Blame Diego Simeone the player for our one-track minds, but it’s hard to see el Cholo the coach as anything but an extension of the man on the field. As head coach with Atlético, he’s been an obstinate disbeliever — a person whose combination of dedication, optimism and talent leave him unconvinced that Spain’s established pecking order applies to his club. That same mentality that lead to 106 caps for Argentina is upending the duopoly in La Liga.
Perhaps it’s that optimism that’s convinced Simeone he can do what Carlo Ancelotti, André Villas-Boas, Roberto Mancini, Rafa Benítez, and José Mourinho could not: Turn Fernando Torres back into a good player. With an irony that belies the Christmas season, the higher ups at the Calderón have turned Milan’s lump of coal into a gift, giving Simeone a player he originally asked for this summer. If el Cholo, only 44, can break up Real Madrid and Barcelona’s rule over La Liga, surely he can get a former Spanish international pointed back toward goal.
I talked briefly about the idea yesterday, but in some ways, the task seems much harder than winning a Spanish title. Perhaps the probabilities would say otherwise, but at least winning La Liga was done through a basic, straightforward, if difficult to implement idea: Convince your players they’re capable, establish a new standard performance, and meet that mark on a weekly basis. Of course, that standard’s nearly impossible to hit, particularly given Atlético’s resources, but it’s a plan nonetheless — the kind of “why not” naiveté that’s fueled Atlético’s run.
In that same vein, it may be just as easy to say, “Tell Fernando to score goals,” but that’s clearly not enough. At least, it hasn’t been enough for Ancelotti, Mourinho and the myriad other coaches who’ve been tasked with this riddle. Given the combined seven Champions League titles Torres’s Chelsea bosses held, it’d be a mistake to assume their failures were because of a lack of talent, just as it’d be a mistake to assume “just go score” will be enough for Simeone.
And yet, Simeone’s record hints otherwise. It’s what makes him so special. Atlético’s talent is probably better than the plucky underdog narrative hints, but the group’s tactical awareness and execution has always been a huge key to its success. That those qualities have been instilled without any obvious bells or whistles has emboldened Simeone’s lore. There’s no obvious reason why the methods he’s employed in Madrid couldn’t work in England, Italy … China or Major League Soccer. No matter the place, no matter to players, these principles should work.
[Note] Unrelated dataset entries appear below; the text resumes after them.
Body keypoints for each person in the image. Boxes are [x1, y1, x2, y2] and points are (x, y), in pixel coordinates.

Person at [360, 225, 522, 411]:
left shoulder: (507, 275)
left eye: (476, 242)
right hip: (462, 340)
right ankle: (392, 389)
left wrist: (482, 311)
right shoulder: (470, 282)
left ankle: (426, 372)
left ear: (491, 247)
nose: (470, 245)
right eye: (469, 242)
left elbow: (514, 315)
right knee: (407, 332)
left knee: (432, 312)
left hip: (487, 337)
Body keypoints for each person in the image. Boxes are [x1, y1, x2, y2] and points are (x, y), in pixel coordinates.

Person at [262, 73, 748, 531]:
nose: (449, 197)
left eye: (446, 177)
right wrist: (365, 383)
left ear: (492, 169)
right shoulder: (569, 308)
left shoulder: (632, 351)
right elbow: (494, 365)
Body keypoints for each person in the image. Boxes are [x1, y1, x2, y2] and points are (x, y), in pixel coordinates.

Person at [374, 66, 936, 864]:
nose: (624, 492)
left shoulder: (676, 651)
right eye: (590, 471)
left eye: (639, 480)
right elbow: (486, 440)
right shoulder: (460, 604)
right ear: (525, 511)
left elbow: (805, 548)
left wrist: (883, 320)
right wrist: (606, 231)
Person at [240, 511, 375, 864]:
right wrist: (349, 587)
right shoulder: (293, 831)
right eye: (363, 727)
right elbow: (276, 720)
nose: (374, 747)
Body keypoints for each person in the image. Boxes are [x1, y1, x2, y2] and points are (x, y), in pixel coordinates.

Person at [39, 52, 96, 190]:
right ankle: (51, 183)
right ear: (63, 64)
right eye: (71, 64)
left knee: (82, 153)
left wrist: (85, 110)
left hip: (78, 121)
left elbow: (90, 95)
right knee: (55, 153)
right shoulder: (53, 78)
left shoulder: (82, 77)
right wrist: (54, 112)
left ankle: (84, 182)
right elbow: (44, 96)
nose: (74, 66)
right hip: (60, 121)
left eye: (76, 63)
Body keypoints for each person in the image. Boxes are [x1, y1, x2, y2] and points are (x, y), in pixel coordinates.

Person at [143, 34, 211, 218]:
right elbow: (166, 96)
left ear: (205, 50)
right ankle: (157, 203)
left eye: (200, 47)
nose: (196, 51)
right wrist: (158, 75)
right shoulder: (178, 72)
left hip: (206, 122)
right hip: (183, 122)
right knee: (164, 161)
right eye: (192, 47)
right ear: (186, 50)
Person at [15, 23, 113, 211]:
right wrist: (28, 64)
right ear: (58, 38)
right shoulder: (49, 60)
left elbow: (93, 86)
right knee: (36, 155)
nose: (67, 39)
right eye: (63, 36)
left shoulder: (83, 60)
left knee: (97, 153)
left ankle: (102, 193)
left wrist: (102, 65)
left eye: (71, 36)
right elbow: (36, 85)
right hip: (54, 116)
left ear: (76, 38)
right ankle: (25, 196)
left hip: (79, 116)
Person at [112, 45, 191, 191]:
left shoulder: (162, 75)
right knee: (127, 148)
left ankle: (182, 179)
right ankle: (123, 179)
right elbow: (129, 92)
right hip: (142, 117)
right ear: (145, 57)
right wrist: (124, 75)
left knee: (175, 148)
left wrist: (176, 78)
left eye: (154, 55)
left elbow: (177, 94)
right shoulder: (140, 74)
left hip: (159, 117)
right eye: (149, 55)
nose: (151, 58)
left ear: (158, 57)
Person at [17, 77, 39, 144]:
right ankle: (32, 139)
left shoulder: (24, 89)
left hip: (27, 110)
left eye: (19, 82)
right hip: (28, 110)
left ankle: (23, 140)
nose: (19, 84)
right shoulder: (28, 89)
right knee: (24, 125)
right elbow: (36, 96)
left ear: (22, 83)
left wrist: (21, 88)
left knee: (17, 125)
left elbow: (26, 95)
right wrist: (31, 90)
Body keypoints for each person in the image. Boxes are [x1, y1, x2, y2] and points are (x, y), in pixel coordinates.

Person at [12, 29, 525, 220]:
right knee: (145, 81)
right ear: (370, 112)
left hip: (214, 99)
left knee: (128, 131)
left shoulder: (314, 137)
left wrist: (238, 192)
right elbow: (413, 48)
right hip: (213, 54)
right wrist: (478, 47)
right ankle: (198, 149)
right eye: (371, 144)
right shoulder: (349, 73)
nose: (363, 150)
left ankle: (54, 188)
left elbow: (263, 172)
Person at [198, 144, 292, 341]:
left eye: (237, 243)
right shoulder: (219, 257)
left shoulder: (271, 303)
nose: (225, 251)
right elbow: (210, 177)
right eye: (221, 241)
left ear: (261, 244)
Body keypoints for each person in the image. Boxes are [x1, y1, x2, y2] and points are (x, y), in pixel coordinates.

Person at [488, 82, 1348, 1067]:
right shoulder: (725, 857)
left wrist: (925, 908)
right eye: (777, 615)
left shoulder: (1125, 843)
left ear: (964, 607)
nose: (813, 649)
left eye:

In terms of individual players, the story is the same. Though the likes of Diegos Costas and Godin, Koke, and Thibaut Courtois have all excelled individually under Cholo, the team’s success has been built on the squad’s collective improvement. Arda Turan hasn’t seemed to have benefited any more or less from Simeone than Juanfran, Tiago, or Raúl García. Everybody’s been lifted to higher ground by some basic principles: be prepared, work as a unit, commit to the task, and believe.
Why can’t the same approach resurrect Torres? Recent history, one could claim. The idea that Torres is beyond redemption, as evidenced by his play since leaving Liverpool. Maybe Torres’s confidence is broken beyond repair. Emotionally, mentally, he can’t make the same commitment that won over hearts at Anfield.
But look down the list of players who’ve spent a decent amount of time under Simeone in Madrid, and you see very few whose games weren’t elevated by their coach. Talent that was previously competing at a Europa League level is now performing on par with Real Madrid and Barcelona. Is it beyond reason to think Cholo would do the same for El Niño? Torres may be seen as terrible when compared to his former self, but surely he isn’t so far beyond reproach that, under Simeone’s guidance, he can’t become a serviceable second option.
If el Cholo truly is as special as recent history suggests, it could happen. He could be the perfect man to resurrect Torres: Somebody whose playing days aren’t so far gone that he can’t empathize, a person whose belief in what’s possible sometimes carries an air of imperiousness.
Even if he comes up short, his reputation won’t be hurt for it. Perhaps he will be seen as arrogant, assuming he could do what other great could not. Where others have tried and eventually demurred, he’s demanding the challenge. Go get Torres, he said. Even after four failed months away from Stamford Bridge, Cholo still wants him, setting up a scenario that could expose the extent of his powers. Torres may be that far gone.
If he succeeds, however, we’ll have even more evidence to suggest Simeone deserves a place among his profession’s elites, exactly because he accomplished what his peers could not. Not only will he have authored one the more remarkable seasons in recent history, but also he’ll have salvaged a lost cause.
As last season’s title shows, it’s ground he’s covered before. Now, the same naiveté that toppled Barça and El Real is ready for this more nebulous challenge.